* [BRIEF]: Copy the rows below word for word, beginning at the line that contains "is collection showcases" and stopping after the line that contains "we achieved.". Leave the pictures out of your copy.
### EXTRACTED RECORDS
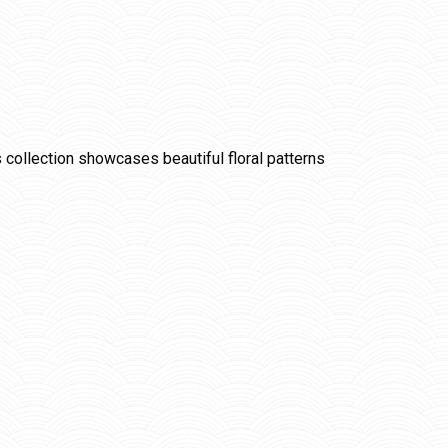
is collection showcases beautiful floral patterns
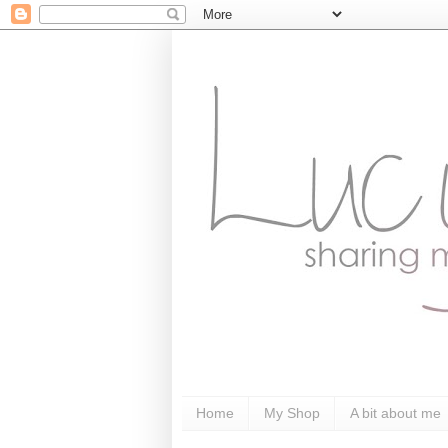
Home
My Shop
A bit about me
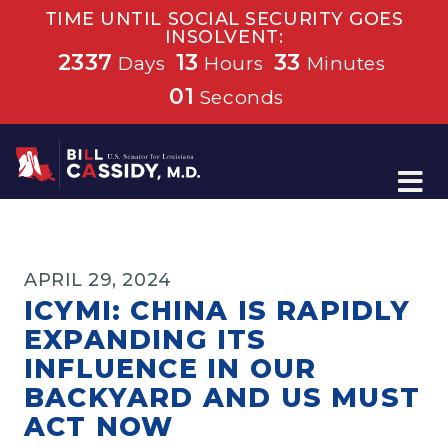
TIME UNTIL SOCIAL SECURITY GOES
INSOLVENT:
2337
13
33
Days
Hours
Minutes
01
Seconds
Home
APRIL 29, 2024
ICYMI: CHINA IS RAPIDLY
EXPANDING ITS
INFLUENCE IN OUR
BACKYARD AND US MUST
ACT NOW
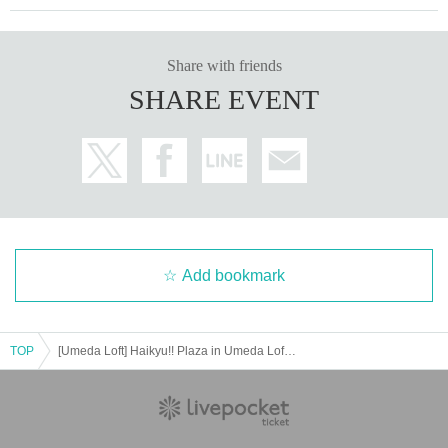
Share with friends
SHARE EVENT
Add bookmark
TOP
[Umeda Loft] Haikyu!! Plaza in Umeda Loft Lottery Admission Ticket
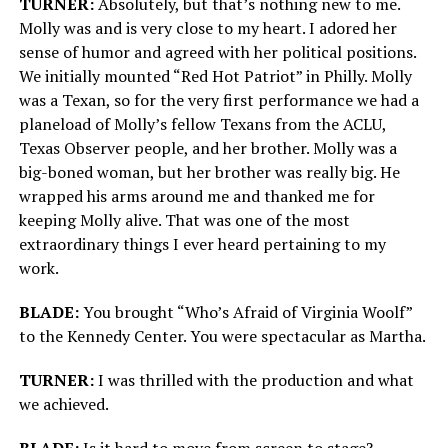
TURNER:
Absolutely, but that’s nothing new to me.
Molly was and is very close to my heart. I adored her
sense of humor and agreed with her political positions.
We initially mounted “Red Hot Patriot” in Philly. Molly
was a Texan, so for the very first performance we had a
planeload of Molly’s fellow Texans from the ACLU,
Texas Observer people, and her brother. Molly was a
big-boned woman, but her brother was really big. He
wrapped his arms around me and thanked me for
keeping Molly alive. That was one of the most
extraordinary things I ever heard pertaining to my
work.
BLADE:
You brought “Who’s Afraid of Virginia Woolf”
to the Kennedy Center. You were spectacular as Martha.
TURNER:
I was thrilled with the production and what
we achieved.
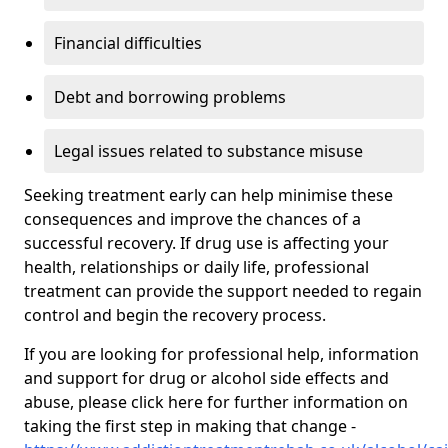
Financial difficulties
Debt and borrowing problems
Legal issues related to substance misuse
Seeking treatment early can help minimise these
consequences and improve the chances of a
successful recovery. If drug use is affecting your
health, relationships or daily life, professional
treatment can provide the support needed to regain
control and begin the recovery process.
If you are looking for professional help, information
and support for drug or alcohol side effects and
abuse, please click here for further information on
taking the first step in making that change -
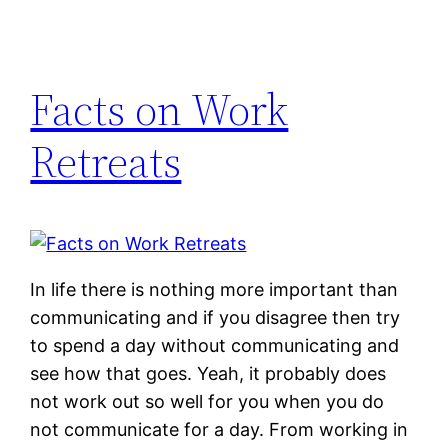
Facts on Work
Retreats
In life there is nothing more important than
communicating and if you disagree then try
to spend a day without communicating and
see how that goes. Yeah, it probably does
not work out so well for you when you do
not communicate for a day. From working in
######
### EXTRACTED RECORDS
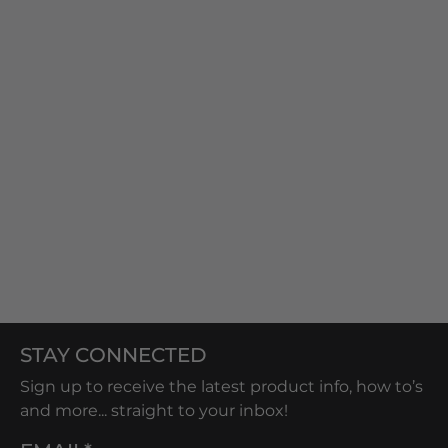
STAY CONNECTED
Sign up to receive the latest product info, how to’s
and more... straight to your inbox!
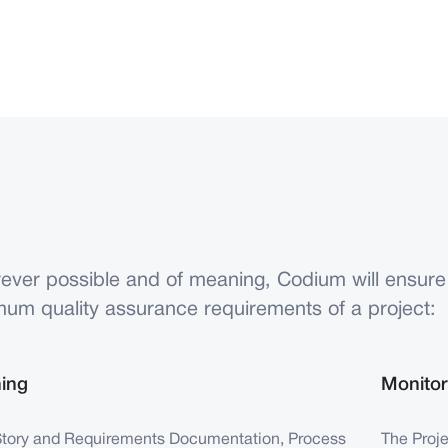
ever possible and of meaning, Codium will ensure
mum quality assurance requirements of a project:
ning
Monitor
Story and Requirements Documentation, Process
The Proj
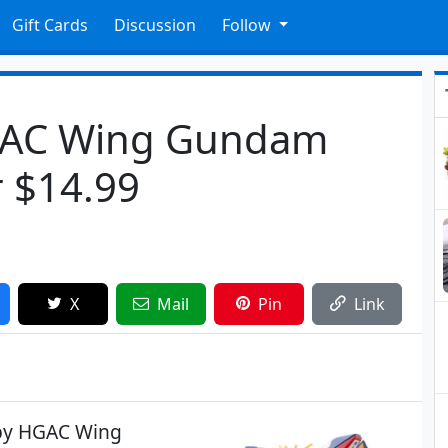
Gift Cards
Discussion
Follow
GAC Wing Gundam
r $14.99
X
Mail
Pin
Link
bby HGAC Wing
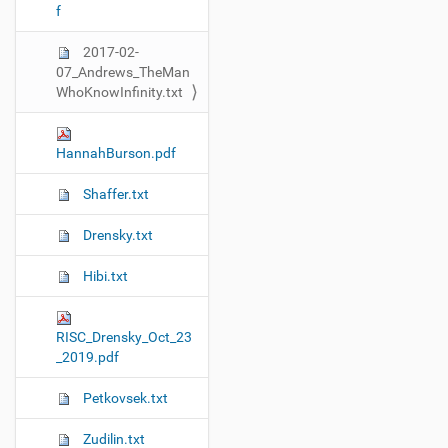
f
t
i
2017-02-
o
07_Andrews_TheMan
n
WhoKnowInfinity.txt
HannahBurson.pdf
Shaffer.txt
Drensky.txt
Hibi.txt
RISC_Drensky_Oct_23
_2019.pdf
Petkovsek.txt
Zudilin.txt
######
### EXTRACTED RECORDS
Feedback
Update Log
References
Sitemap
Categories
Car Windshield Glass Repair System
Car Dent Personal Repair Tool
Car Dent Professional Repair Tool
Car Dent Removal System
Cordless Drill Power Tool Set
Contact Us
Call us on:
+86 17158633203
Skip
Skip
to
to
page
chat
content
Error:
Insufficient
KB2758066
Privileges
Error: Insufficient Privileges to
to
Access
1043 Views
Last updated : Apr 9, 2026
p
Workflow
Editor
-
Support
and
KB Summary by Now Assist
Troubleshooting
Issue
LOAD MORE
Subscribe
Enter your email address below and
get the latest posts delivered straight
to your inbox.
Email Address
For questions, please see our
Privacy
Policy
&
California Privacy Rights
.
######
* [ANSWER TO THIS TASK]:
is collection showcases beautiful floral patterns
Home
My Shop
A bit about me
TIME UNTIL SOCIAL SECURITY GOES
INSOLVENT:
2337
13
33
Days
Hours
Minutes
01
Seconds
Home
APRIL 29, 2024
ICYMI: CHINA IS RAPIDLY
EXPANDING ITS
INFLUENCE IN OUR
BACKYARD AND US MUST
ACT NOW
Share with friends
SHARE EVENT
Add bookmark
TOP
[Umeda Loft] Haikyu!! Plaza in Umeda Loft Lottery Admission Ticket
TURNER:
Absolutely, but that’s nothing new to me.
Molly was and is very close to my heart. I adored her
sense of humor and agreed with her political positions.
We initially mounted “Red Hot Patriot” in Philly. Molly
was a Texan, so for the very first performance we had a
planeload of Molly’s fellow Texans from the ACLU,
Texas Observer people, and her brother. Molly was a
big-boned woman, but her brother was really big. He
wrapped his arms around me and thanked me for
keeping Molly alive. That was one of the most
extraordinary things I ever heard pertaining to my
work.
BLADE:
You brought “Who’s Afraid of Virginia Woolf”
to the Kennedy Center. You were spectacular as Martha.
TURNER:
I was thrilled with the production and what
we achieved.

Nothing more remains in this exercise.